Records from a collection:
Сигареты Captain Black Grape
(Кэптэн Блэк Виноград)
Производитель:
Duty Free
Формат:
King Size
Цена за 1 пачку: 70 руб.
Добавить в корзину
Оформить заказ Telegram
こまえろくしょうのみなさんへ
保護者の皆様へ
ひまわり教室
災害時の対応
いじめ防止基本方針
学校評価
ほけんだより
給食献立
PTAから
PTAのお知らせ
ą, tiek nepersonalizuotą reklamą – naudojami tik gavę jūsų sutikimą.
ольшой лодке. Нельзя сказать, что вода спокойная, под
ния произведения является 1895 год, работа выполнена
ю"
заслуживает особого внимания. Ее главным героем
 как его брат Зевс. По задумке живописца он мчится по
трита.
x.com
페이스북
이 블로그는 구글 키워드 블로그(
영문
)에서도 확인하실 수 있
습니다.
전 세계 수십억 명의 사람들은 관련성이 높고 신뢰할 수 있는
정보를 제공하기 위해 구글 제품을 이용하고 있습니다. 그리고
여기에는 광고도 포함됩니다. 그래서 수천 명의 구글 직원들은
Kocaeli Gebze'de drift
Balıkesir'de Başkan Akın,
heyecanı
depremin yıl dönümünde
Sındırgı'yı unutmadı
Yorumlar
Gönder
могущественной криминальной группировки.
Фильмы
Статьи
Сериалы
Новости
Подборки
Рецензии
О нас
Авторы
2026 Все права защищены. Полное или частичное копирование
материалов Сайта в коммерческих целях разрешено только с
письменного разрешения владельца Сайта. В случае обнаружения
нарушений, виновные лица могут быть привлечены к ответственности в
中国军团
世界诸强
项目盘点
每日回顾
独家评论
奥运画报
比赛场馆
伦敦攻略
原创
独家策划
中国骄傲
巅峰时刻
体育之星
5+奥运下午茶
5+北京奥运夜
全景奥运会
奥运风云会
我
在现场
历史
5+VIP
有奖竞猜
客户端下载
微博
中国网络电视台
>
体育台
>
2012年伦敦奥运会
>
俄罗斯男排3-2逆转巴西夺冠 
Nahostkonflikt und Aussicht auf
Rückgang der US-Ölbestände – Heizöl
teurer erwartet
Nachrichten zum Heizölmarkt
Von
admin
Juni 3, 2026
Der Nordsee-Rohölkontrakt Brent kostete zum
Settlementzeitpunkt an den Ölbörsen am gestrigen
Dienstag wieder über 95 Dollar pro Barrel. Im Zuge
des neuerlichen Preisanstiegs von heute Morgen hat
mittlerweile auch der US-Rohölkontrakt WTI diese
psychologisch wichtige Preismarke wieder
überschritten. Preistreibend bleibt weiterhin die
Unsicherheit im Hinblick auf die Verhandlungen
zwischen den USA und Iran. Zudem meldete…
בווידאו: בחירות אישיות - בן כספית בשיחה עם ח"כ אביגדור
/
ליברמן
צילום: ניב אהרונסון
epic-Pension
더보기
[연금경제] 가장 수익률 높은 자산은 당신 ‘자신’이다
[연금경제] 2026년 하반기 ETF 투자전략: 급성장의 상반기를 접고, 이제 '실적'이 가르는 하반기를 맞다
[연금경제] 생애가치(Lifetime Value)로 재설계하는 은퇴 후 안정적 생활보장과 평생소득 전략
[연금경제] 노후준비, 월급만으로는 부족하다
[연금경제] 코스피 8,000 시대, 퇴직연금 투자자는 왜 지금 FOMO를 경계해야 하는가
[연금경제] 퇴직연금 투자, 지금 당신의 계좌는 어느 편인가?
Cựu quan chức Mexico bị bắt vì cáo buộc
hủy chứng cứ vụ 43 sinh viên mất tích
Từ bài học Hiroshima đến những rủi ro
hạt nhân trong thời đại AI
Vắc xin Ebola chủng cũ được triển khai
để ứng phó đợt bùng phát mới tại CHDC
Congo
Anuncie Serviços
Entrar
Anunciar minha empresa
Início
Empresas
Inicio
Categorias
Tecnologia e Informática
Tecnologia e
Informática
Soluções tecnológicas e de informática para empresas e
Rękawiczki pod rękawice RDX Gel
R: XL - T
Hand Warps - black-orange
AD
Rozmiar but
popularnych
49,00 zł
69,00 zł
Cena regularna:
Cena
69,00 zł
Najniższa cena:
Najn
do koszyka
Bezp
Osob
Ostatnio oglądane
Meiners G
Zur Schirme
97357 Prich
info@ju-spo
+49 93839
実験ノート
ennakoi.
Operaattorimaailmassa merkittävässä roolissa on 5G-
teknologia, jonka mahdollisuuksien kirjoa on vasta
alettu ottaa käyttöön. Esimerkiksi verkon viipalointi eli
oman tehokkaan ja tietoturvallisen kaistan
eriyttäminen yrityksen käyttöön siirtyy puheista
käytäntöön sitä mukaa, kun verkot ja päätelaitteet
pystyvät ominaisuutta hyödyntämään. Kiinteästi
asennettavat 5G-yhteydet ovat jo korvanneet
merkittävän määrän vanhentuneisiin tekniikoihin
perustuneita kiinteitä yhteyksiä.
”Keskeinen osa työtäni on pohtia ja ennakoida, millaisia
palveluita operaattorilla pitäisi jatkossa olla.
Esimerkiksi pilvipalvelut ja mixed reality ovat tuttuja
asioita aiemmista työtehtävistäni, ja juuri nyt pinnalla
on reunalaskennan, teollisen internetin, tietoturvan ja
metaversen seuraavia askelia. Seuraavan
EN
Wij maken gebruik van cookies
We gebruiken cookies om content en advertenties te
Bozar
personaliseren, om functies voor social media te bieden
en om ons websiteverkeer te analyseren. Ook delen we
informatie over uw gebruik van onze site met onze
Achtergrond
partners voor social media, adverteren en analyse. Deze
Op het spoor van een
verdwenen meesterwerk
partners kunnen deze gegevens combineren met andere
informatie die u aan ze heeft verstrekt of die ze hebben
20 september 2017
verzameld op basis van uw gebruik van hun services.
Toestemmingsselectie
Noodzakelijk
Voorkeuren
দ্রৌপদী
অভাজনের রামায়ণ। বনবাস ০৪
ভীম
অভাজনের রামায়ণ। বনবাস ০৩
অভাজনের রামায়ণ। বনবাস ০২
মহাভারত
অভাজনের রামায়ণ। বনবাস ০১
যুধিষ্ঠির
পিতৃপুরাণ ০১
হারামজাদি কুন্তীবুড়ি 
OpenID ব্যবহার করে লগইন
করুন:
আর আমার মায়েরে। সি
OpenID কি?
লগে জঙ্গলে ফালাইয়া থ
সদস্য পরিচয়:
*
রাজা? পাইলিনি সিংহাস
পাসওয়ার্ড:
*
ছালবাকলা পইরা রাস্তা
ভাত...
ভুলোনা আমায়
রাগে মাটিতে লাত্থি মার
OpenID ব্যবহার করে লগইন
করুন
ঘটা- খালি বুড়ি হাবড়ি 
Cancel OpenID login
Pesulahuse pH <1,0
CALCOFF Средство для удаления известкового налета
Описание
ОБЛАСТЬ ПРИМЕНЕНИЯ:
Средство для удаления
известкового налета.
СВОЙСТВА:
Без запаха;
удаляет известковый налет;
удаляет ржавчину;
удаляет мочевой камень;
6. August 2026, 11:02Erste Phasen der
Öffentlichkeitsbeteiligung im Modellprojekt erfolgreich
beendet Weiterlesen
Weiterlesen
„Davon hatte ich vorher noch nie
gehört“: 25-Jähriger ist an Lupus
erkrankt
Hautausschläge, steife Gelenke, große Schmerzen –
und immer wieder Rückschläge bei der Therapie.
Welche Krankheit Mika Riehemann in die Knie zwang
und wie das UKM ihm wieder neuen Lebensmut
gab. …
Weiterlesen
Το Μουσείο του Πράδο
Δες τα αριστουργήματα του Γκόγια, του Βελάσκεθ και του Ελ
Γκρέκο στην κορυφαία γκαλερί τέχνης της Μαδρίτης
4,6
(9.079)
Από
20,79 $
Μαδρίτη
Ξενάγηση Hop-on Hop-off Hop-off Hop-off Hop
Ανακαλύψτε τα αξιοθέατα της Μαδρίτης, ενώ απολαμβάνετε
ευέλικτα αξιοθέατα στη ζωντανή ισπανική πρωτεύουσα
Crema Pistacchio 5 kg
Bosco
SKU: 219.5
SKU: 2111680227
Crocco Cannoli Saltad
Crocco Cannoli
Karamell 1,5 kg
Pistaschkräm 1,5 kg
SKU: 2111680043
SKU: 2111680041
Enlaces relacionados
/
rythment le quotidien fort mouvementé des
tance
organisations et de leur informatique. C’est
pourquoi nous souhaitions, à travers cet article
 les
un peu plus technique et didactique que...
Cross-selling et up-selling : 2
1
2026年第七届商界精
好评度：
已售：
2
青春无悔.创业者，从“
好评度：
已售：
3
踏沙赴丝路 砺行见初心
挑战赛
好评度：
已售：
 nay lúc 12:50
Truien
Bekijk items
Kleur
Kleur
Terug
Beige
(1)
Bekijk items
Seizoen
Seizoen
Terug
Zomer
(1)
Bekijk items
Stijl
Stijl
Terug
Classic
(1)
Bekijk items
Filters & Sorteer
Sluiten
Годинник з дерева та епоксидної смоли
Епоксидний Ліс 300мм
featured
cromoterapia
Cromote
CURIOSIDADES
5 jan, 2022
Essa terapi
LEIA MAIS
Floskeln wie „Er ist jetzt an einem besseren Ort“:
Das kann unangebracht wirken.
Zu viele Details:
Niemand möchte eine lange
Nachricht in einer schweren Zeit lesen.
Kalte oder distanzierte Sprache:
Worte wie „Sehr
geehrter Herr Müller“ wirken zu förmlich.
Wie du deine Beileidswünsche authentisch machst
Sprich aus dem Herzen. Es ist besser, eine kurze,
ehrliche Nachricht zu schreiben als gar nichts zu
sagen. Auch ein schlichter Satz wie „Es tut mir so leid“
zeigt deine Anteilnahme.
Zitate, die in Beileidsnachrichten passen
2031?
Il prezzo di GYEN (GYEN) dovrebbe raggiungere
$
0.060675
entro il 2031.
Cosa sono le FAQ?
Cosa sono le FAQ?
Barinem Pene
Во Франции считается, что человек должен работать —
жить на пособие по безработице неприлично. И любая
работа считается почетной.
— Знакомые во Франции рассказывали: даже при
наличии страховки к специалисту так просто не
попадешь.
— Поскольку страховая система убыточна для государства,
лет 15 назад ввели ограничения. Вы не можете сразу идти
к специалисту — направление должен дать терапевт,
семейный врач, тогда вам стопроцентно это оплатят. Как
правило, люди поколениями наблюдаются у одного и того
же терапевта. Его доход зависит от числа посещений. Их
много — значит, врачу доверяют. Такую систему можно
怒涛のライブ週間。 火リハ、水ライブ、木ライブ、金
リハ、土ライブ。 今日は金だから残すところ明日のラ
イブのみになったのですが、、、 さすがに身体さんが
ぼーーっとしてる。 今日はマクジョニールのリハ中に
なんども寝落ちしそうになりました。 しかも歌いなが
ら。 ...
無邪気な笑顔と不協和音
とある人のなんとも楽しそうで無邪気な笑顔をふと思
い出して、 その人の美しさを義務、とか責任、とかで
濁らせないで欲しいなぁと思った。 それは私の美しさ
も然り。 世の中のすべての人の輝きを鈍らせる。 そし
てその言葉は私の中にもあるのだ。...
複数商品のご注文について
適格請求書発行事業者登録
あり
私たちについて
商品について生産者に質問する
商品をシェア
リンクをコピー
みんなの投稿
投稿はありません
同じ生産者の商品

▶ WHAT IS REQUIRED
Copy the records above exactly, beginning at the line that contains "অভাজনের রামায়ণ। বনবাস ০১" and stopping after the line that contains "Ανακαλύψτε τα αξιοθέατα".

▶ SOLUTION FOR THIS EXERCISE
অভাজনের রামায়ণ। বনবাস ০১
যুধিষ্ঠির
পিতৃপুরাণ ০১
হারামজাদি কুন্তীবুড়ি 
OpenID ব্যবহার করে লগইন
করুন:
আর আমার মায়েরে। সি
OpenID কি?
লগে জঙ্গলে ফালাইয়া থ
সদস্য পরিচয়:
*
রাজা? পাইলিনি সিংহাস
পাসওয়ার্ড:
*
ছালবাকলা পইরা রাস্তা
ভাত...
ভুলোনা আমায়
রাগে মাটিতে লাত্থি মার
OpenID ব্যবহার করে লগইন
করুন
ঘটা- খালি বুড়ি হাবড়ি 
Cancel OpenID login
Pesulahuse pH <1,0
CALCOFF Средство для удаления известкового налета
Описание
ОБЛАСТЬ ПРИМЕНЕНИЯ:
Средство для удаления
известкового налета.
СВОЙСТВА:
Без запаха;
удаляет известковый налет;
удаляет ржавчину;
удаляет мочевой камень;
6. August 2026, 11:02Erste Phasen der
Öffentlichkeitsbeteiligung im Modellprojekt erfolgreich
beendet Weiterlesen
Weiterlesen
„Davon hatte ich vorher noch nie
gehört“: 25-Jähriger ist an Lupus
erkrankt
Hautausschläge, steife Gelenke, große Schmerzen –
und immer wieder Rückschläge bei der Therapie.
Welche Krankheit Mika Riehemann in die Knie zwang
und wie das UKM ihm wieder neuen Lebensmut
gab. …
Weiterlesen
Το Μουσείο του Πράδο
Δες τα αριστουργήματα του Γκόγια, του Βελάσκεθ και του Ελ
Γκρέκο στην κορυφαία γκαλερί τέχνης της Μαδρίτης
4,6
(9.079)
Από
20,79 $
Μαδρίτη
Ξενάγηση Hop-on Hop-off Hop-off Hop-off Hop
Ανακαλύψτε τα αξιοθέατα της Μαδρίτης, ενώ απολαμβάνετε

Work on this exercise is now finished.